The Jest Is Not Infinite

David Foster Wallace is dead. Long live David Foster Wallace.




3 comments:

Spatula said...

Oh no! That's a really sad piece of news. I'm so shocked about the suicide part. From outside the Depression Bubble, it looks so incomprehensible that such a talented, successful person with loved ones in his life would feel such self-loathing and despair. But inside the bubble, it probably made some kind of twisted sense.

Well, I hope his spirit returns to that which gave it and finds peace there. We here in the dust will treasure having had him.

And my deep sympathy to his poor wife.

Pretty Lady said...

It is tragic indeed, Spatula. Having known some people with chronic depression who eventually committed suicide, I have come to see it as akin to falling off a cliff; the illness temporarily suspends the mental editor who counsels, 'maybe I shouldn't do that.' Most times, the cloud lifts and the person steps back from the edge. Sometimes, sadly, they don't.

I admit that, after reading his work, it must not have been particularly comfortable to live inside his mind. But I am still genuinely shocked and saddened.

Chris Rywalt said...

When you're depressed, it's not even twisted sense. It's just sense. My current theory on it is that human brains are fantastic at making up reasons for things. We always ask why and look for a probable answer. It's how humans got to where we are today. When you're depressed, this mechanism gets you in trouble, because the machinery that's asking why is the machinery that's the cause. So when you're depressed you feel bad, and you ask why do I feel bad? And you look around and invent answers: I feel bad because I'm a fraud. I'm rich while other people are suffering. My spouse doesn't really love me. My family thinks I'm a jerk. Whatever.

None of these are the real answer: The real answer is you feel bad because your brain chemicals aren't functioning properly. But poorly functioning chemicals can't tell they're poorly functioning. So these reasons look good. They're entirely fictional, but they look good when you're depressed.

So the sense isn't twisted at all -- it's exactly right. The conclusions are arrived at using the same mechanisms everyone uses to arrive at anything -- whether they're hungry, what to have for breakfast, how to improve the internal combustion engine, how to cure smallpox. It's just that the mechanism can't look at itself properly.

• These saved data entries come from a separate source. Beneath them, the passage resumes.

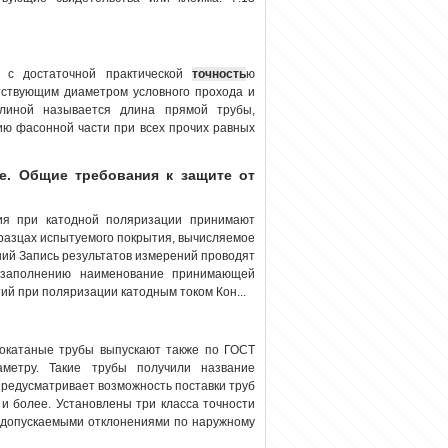
 с достаточной практической
точность
ю
тствующим диаметром условного прохода и
длиной называется длина прямой трубы,
ию фасонной части при всех прочих равных
е. Общие требования к защите от
ия при катодной поляризации принимают
разцах испытуемого покрытия, вычисляемое
ний Запись результатов измерений проводят
 заполнению наименование принимающей
й при поляризации катодным током Кон...
окатаные трубы выпускают также по ГОСТ
метру. Такие трубы получили название
редусматривает возможность поставки труб
и более. Установлены три класса точности
с допускаемыми отклонениями по наружному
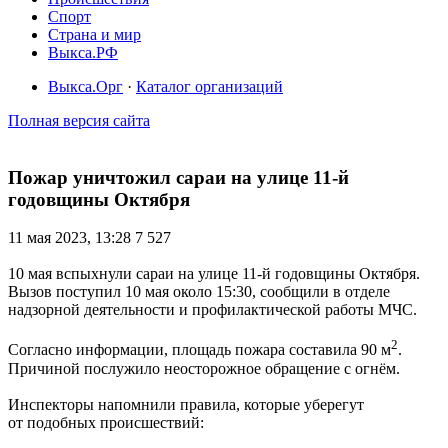
Спорт
Страна и мир
Выкса.РФ
Выкса.Орг
·
Каталог организаций
Полная версия сайта
Пожар уничтожил сараи на улице 11-й
годовщины Октября
11 мая 2023, 13:28
7 527
10 мая вспыхнули сараи на улице 11-й годовщины Октября.
Вызов поступил 10 мая около 15:30, сообщили в отделе
надзорной деятельности и профилактической работы МЧС.
2
Согласно информации, площадь пожара составила 90 м
.
Причиной послужило неосторожное обращение с огнём.
Инспекторы напомнили правила, которые уберегут
от подобных происшествий:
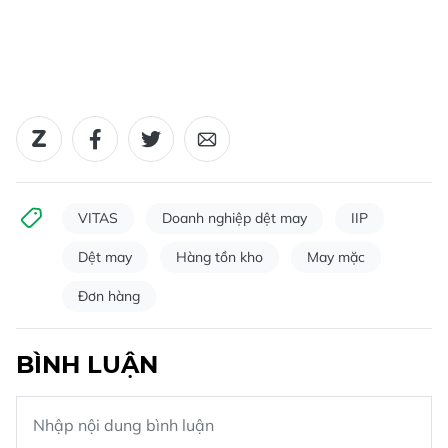
VITAS
Doanh nghiệp dệt may
IIP
Dệt may
Hàng tồn kho
May mặc
Đơn hàng
BÌNH LUẬN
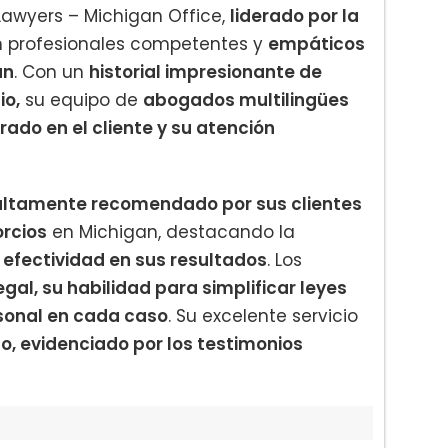
Lawyers – Michigan Office,
liderado por la
 profesionales competentes y
empáticos
an
. Con un
historial impresionante de
io,
su equipo de
abogados multilingües
ado en el cliente y su atención
ltamente recomendado por sus clientes
rcios
en Michigan, destacando la
a efectividad en sus resultados
. Los
egal, su habilidad para simplificar leyes
onal en cada caso
. Su excelente servicio
, evidenciado por los testimonios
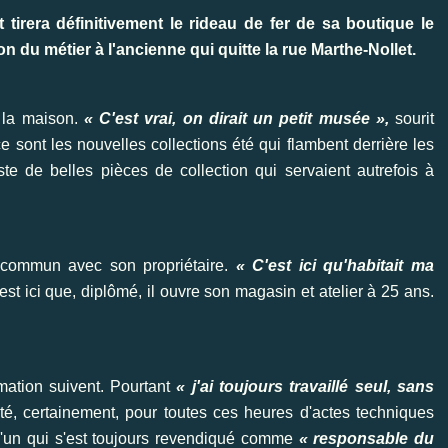
 tirera définitivement le rideau de fer de sa boutique le
on du métier à l'ancienne qui quitte la rue Marthe-Nollet.
e la maison.
« C'est vrai, on dirait un petit musée »,
sourit
 sont les nouvelles collections été qui flambent derrière les
ste de belles pièces de collection qui servaient autrefois à
é commun avec son propriétaire.
« C'est ici qu'habitait ma
C'est ici que, diplômé, il ouvre son magasin et atelier à 25 ans.
mation suivent. Pourtant
« j'ai toujours travaillé seul, sans
erté, certainement, pour toutes ces heures d'actes techniques
u'un qui s'est toujours revendiqué comme
« responsable du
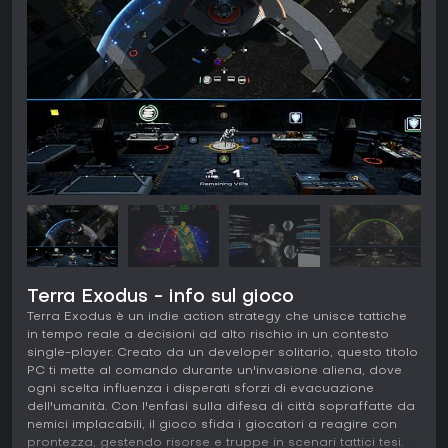
Terra Exodus - info sul gioco
Terra Exodus è un indie action strategy che unisce tattiche
in tempo reale a decisioni ad alto rischio in un contesto
single-player. Creato da un developer solitario, questo titolo
PC ti mette al comando durante un'invasione aliena, dove
ogni scelta influenza i disperati sforzi di evacuazione
dell'umanità. Con l'enfasi sulla difesa di città sopraffatte da
nemici implacabili, il gioco sfida i giocatori a reagire con
prontezza, gestendo risorse e truppe in scenari tattici tesi.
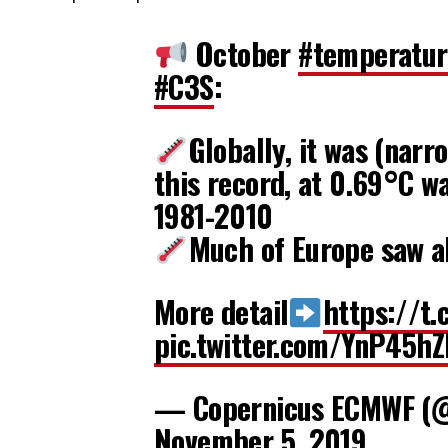
October
#temperatur
#C3S
:
Globally, it was (nar
this record, at 0.69°C 
1981-2010
Much of Europe saw a
More detail
https://t
pic.twitter.com/YnP45h
— Copernicus ECMWF (
November 5, 2019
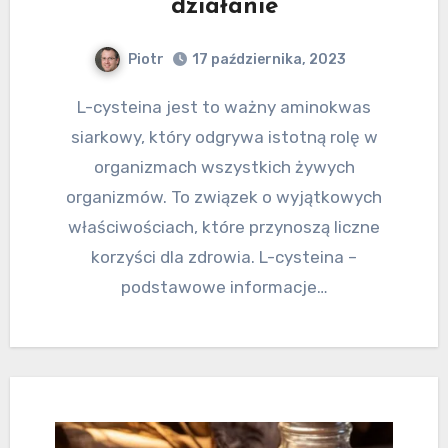
działanie
Piotr
17 października, 2023
L-cysteina jest to ważny aminokwas
siarkowy, który odgrywa istotną rolę w
organizmach wszystkich żywych
organizmów. To związek o wyjątkowych
właściwościach, które przynoszą liczne
korzyści dla zdrowia. L-cysteina –
podstawowe informacje…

When you act on these chains of reasoning, though, you find that nothing you do helps. Everything only gets worse. Because you're working from faulty data. Eventually, suicide looks like the only way out -- the only thing you can do and get right which will solve everything. It's permanent, but at last and at least it works.

Unfortunately we still understand so little about how the human brain works we can't really cure depression. Not yet. So there goes another one.